(Teks Ditampilkan)
-*-
Taufik Hamim – Belum Punya Sanad, Bolehkah Mengajarkan Al-Quran?
Pertanyaan
Ustad Taufik yang saya hormati.
Dalam hal menghafal Al-Qur’an, kita dianjurkan untuk mempelajarinya secara talaqqi. Yaitu langsung kepada guru yang memiliki kafaah, bukan hanya hafizh 30 Juz, tapi juga memiliki riwayat ilmu yang sampai ke Rasulullah SAW. Nah yang ingin saya tanyakan :
1. Bolehkan kita menjadikan seorang hafizh (hafal 30 juz) yang belum punya sanad ke Rasulullah SAW sebagai guru tahfizh?
2. Bagaimana sebenarnya mekanisme dari sanad tahfidz ini, mulai dari Rasul, sahabat hingga ke masa kini (karena tulisan tentang ini sangat jarang dibahas, yang banyak justru trik menghafal qur’an)?
3. Bagaimana trik menghafal Al-Qur’an namun belum menguasai bahasa Arab? Apakah sebaiknya belajar bahasa Arab dahulu baru mulai menghafal?
Terima kasih atas jawaban ustad.
Fwan
Jawaban
1. Bolehkan kita menjadikan seorang hafizh (hafal 30 juz) yang belum punya sanad ke Rasulullah SAW sebagai guru tahfizh?
Pada dasarnya setiap muslim harus bisa baca Al-Qur’an, karena membacanya saja menjadi salah satu kewajiban bagi setiap muslim. Banyak ayat atau hadist yang memerintahkan kita untuk bisa baca Al-Qur’an, dalam surat al-Muzzammil ayat 4 Allah berfirman :
“وَرَتِّل الْقُرْآنَ تَرْتِيْلاً”
“Dan bacalah Al-Quran dengan tartil” (Q.S. Al-Muzzammil : 4)
Jadi yang terpenting adalah bagaimana bagi setiap muslim bisa baca al-Qur’an dan dibacanya setiap hari itulah yang terpenting. Mengenai orang yang hafal al-Qur’an 30 juz dan menjadi guru tahfizh belum menpunyai sanad itu sah-sah saja bahkan itu Rasulullah pun memuji orang yang belajar Al-Quran dan mengajarkannya.
Rasulullah SAW bersabda :
“خَيْرُكُمْ مَنْ تَعَلَّمَ الْقُرْآنَ وَعَلَّمَهُ”.
“Sebaik-baik kalian adalah orang yang belajar Al-Qur’an dan mengajarkannya”. (HR. Bukhari)
-*-
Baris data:
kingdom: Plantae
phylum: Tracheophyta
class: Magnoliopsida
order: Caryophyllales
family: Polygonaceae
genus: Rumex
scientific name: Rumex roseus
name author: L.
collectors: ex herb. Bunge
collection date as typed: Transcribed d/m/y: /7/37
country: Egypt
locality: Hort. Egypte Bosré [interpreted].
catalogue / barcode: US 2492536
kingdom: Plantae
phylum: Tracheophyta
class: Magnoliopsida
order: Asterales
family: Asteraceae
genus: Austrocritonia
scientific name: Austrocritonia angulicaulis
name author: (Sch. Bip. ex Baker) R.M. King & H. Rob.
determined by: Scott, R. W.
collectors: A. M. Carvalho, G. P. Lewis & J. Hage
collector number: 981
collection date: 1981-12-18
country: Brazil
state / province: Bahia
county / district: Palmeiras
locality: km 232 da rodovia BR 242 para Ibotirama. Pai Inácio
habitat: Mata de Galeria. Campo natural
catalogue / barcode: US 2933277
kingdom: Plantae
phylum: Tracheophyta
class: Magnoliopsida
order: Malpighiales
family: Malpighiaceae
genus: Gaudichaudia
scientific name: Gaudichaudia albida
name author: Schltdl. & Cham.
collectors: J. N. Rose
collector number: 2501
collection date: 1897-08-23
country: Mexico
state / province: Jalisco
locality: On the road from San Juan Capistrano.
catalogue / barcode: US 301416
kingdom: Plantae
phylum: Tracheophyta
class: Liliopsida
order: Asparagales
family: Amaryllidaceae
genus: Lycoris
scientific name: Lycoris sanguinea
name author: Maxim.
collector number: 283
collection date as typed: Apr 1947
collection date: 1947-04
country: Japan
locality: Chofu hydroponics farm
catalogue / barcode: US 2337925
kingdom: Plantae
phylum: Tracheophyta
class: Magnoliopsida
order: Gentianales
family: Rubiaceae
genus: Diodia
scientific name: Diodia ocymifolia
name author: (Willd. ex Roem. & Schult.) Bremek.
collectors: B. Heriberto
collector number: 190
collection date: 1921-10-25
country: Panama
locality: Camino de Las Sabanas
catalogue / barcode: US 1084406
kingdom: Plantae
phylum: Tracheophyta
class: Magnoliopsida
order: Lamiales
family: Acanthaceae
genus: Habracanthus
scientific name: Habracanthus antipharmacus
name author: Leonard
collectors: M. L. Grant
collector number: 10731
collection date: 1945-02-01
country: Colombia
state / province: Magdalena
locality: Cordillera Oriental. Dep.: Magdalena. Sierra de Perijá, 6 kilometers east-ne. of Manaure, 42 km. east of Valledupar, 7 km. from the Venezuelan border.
-*-
(Deskripsi Tugas) Tuliskan kembali bagian teks tanya jawab tentang sanad dan mengajarkan Al-Qur’an dari "Dalam hal menghafal" sampai "trik menghafal qur’an)?" tanpa mengubah satu kata pun. Baris-baris data di atas merupakan bahan yang terpisah dari teks.

(Tugas Selesai)
Dalam hal menghafal Al-Qur’an, kita dianjurkan untuk mempelajarinya secara talaqqi. Yaitu langsung kepada guru yang memiliki kafaah, bukan hanya hafizh 30 Juz, tapi juga memiliki riwayat ilmu yang sampai ke Rasulullah SAW. Nah yang ingin saya tanyakan :
1. Bolehkan kita menjadikan seorang hafizh (hafal 30 juz) yang belum punya sanad ke Rasulullah SAW sebagai guru tahfizh?
2. Bagaimana sebenarnya mekanisme dari sanad tahfidz ini, mulai dari Rasul, sahabat hingga ke masa kini (karena tulisan tentang ini sangat jarang dibahas, yang banyak justru trik menghafal qur’an)?